The Esc key has long been the “get me outta here” panacea for many things: canceling a dialog box, getting rid of a button-less splash screen, closing a menu that you clicked open. (Esc is, after all, short for “escape.”) But those are only the obvious things. Here’s a handful of less-than-obvious but just-as-handy solutions the Esc key provides.
1. Take a shortcut back to your original application
You press Command-Tab to switch to another application, pressing Tab several times (or just holding it down) because you’re moving to a program that’s far away on the Application Switcher’s bar. You get halfway across the line of program icons and realize—whoops!—you forgot to copy the material that you wanted to bring with you. Use the awkward Command-Shift-Tab to move backwards? Use the more convenient Command-tilde (~), still pressing the key repeatedly? No! While the Command key is still down, press Esc to return to the program you were working in before the premature press of Command-Tab.
2. Erase and get out of the Spotlight menu
If you want to erase what you’ve typed in the Spotlight menu’s search field, you don’t have to tediously delete it a character at a time: press Esc to instantly wipe the field clean so you can start again. The Spotlight menu often stores what you last typed in it unless you erase it so that you can make a second choice from the results list. If your search was fruitless—or mistaken—it’s a good idea to erase the contents of the field before you close the menu so you can start fresh on a new search. Press Esc twice: once to erase the field, and a second time to close it.
3. Hide your browser cursor
For a relatively tiny thing, the mouse cursor can be an annoying distraction when it happens to be in the wrong spot on your screen while you’re viewing a Web page. It’s like a fly landing on your TV screen. Whether you’re in Apple’s Safari or Mozilla Firefox, press Esc and the cursor disappears instantly, cooperatively reappearing as soon as you move the mouse.

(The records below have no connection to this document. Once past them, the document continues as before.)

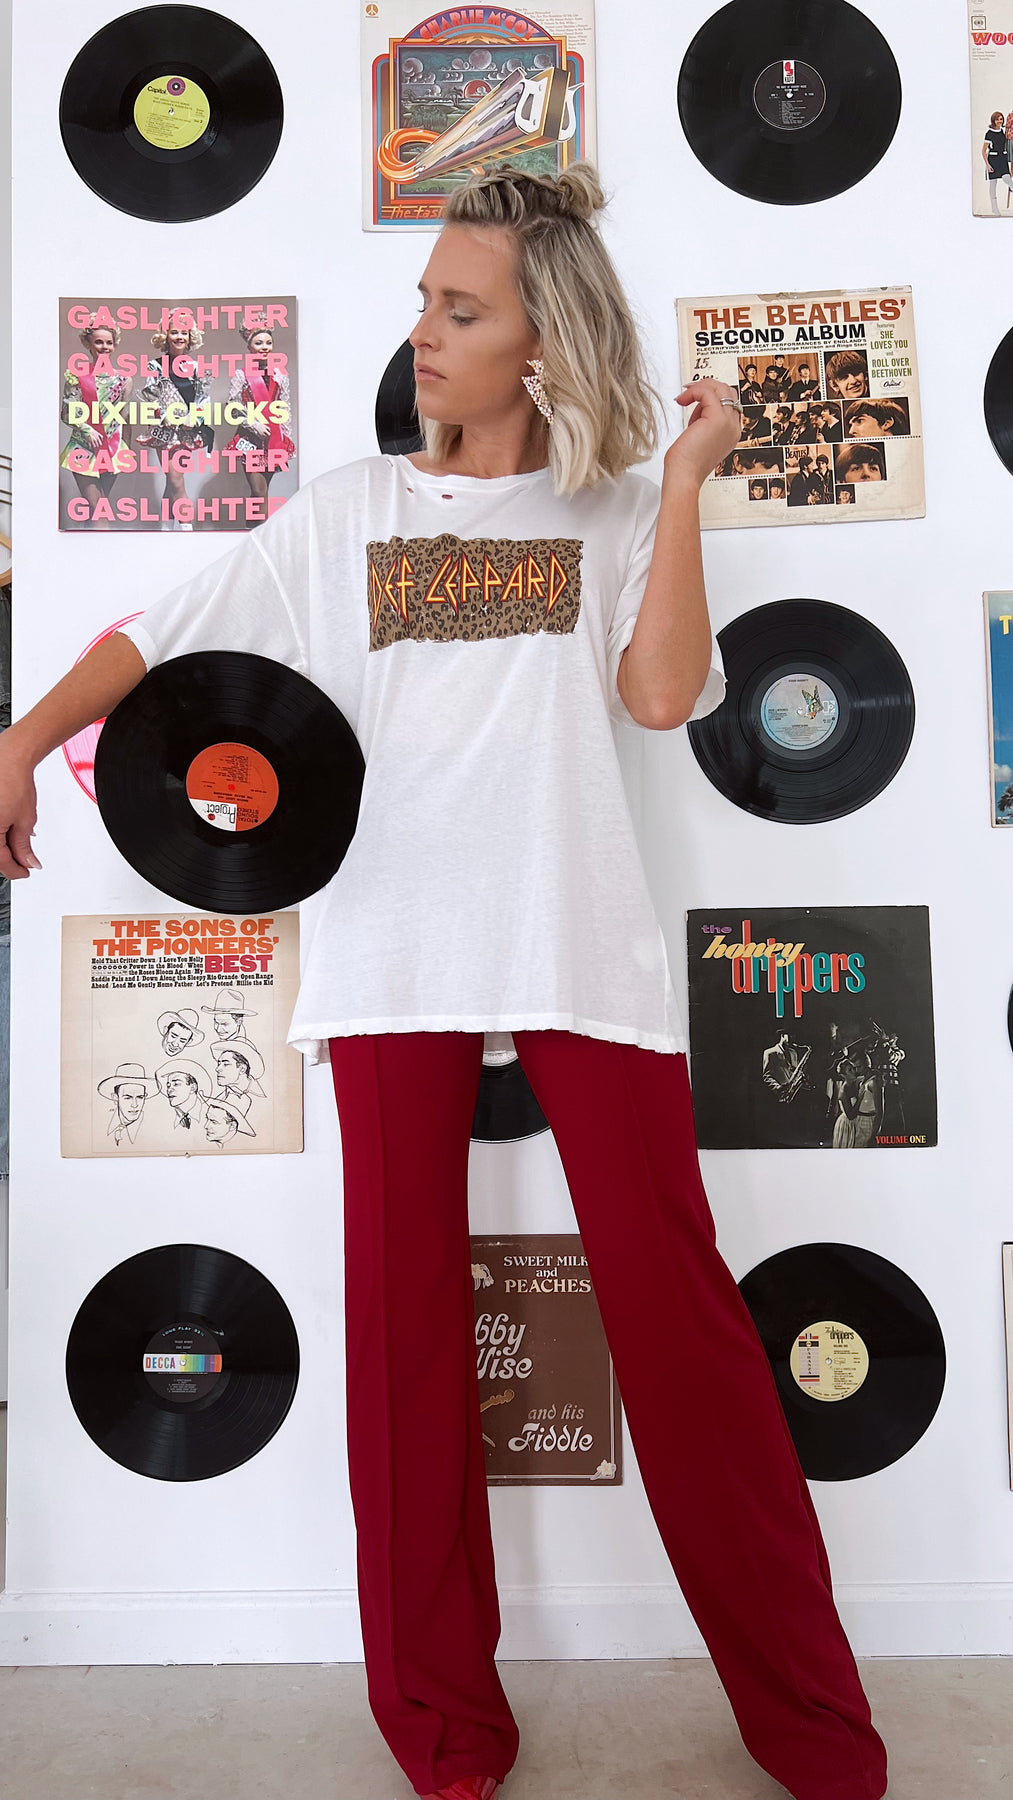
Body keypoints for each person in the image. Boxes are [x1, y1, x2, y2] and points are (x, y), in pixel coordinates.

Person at [0, 158, 888, 1800]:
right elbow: (160, 633)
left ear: (541, 342)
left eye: (459, 311)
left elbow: (661, 696)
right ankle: (443, 1726)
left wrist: (684, 485)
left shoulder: (609, 512)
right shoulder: (347, 513)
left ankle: (814, 1727)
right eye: (423, 302)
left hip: (573, 938)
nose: (421, 333)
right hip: (392, 946)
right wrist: (20, 737)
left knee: (680, 1323)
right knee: (404, 1343)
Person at [136, 309, 216, 531]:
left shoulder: (198, 367)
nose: (179, 337)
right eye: (174, 332)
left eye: (184, 332)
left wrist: (194, 417)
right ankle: (187, 529)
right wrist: (165, 417)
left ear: (190, 336)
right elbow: (150, 398)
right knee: (175, 480)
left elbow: (203, 399)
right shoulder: (155, 366)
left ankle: (166, 526)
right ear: (166, 335)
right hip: (164, 431)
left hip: (187, 431)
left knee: (173, 480)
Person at [58, 312, 135, 531]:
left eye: (109, 342)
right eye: (99, 342)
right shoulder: (76, 376)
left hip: (112, 450)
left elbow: (124, 417)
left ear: (115, 345)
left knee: (97, 509)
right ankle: (106, 550)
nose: (104, 347)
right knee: (100, 510)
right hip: (83, 447)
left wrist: (127, 449)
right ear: (88, 344)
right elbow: (67, 412)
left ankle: (86, 546)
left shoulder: (124, 380)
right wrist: (86, 430)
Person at [982, 110, 1013, 213]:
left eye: (1001, 119)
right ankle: (995, 209)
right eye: (997, 119)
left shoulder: (1002, 132)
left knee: (1007, 178)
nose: (1000, 121)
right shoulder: (989, 134)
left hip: (1002, 159)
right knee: (993, 184)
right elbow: (983, 151)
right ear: (993, 121)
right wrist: (987, 165)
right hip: (993, 160)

4. Reverse your “make this tab a window” drag
I’m a tab junkie in Safari: a window just looks wrong without a half-dozen tabs (each containing a separate Web page) arrayed across its top. But when dragging a tab off the bar to create a separate window (and a new tab colony), it’s easy grab the wrong one and take it off the tab bar before you realize the mistake. You don’t have to drag a nascent window back into the bar: press Esc before you let it go, and it snaps back into its original tab position. This trick works in Firefox, too, as well as in other programs that provide tear-off tabbed windows, such as Adobe’s Photoshop and InDesign.

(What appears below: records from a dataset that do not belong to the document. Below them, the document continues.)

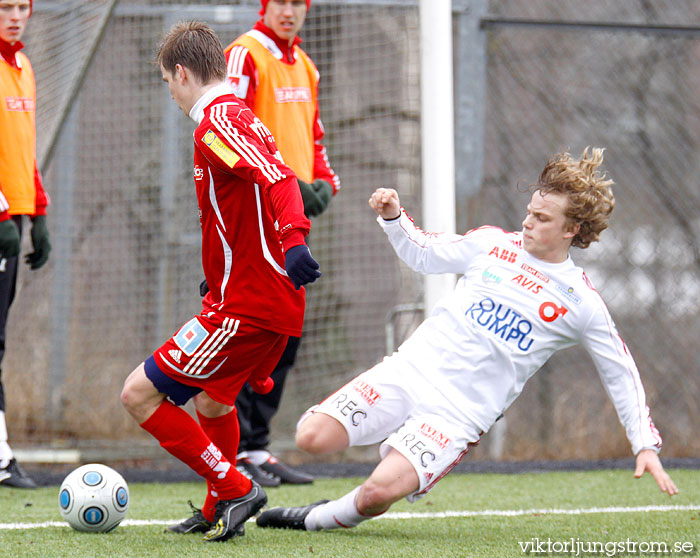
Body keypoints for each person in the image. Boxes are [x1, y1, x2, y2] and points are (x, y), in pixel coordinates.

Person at [256, 147, 679, 532]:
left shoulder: (581, 302)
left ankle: (316, 518)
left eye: (543, 219)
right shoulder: (492, 245)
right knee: (312, 436)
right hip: (409, 372)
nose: (528, 222)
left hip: (456, 415)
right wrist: (393, 218)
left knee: (374, 496)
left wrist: (644, 444)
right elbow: (423, 253)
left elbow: (621, 373)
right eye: (530, 212)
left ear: (573, 230)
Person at [120, 20, 321, 542]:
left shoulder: (217, 123)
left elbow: (276, 179)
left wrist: (296, 240)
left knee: (138, 395)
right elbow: (241, 212)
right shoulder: (234, 116)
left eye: (167, 80)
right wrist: (216, 280)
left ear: (181, 73)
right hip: (258, 300)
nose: (168, 91)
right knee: (214, 402)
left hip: (249, 306)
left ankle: (235, 486)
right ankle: (217, 505)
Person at [222, 0, 339, 487]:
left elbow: (312, 136)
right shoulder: (244, 55)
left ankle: (257, 446)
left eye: (298, 3)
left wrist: (325, 181)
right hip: (254, 219)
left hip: (292, 221)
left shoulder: (305, 64)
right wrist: (284, 182)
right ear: (264, 7)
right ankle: (232, 449)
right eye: (281, 2)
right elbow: (229, 131)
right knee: (249, 327)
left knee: (286, 334)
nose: (290, 11)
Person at [0, 0, 50, 490]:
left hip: (13, 220)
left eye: (22, 6)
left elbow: (23, 147)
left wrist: (39, 213)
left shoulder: (23, 65)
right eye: (5, 6)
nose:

5. Switch to InDesign’s selection tool from within a text box
This is one of my favorite Esc key tricks because it triggers a feature I wanted desperately and didn’t realize for a long time was already available. In InDesign, a press of a single key selects a tool: V for the selection arrow, T for the text tool, and so on. This one-key access is great—except when you forget you’re in a text box and hit V or T or some other tool shortcut and you type the letter instead of get the tool. I just want to switch to the selection tool with a single key, without having to deselect the text first (and not just temporarily, as with the Command key). As it turns out, I can: Esc deactivates the text box you’re in and activates the Selection tool.
This works in Photoshop, too, although a little differently: a press of Esc deselects the text box, but leaves the Text tool selected; you must press a letter to select a different tool.
Sharon Zardetto has been writing Mac books and articles since the twentieth century.
[Editor’s note: This story was updated in 11/2011 for Lion compatibility.]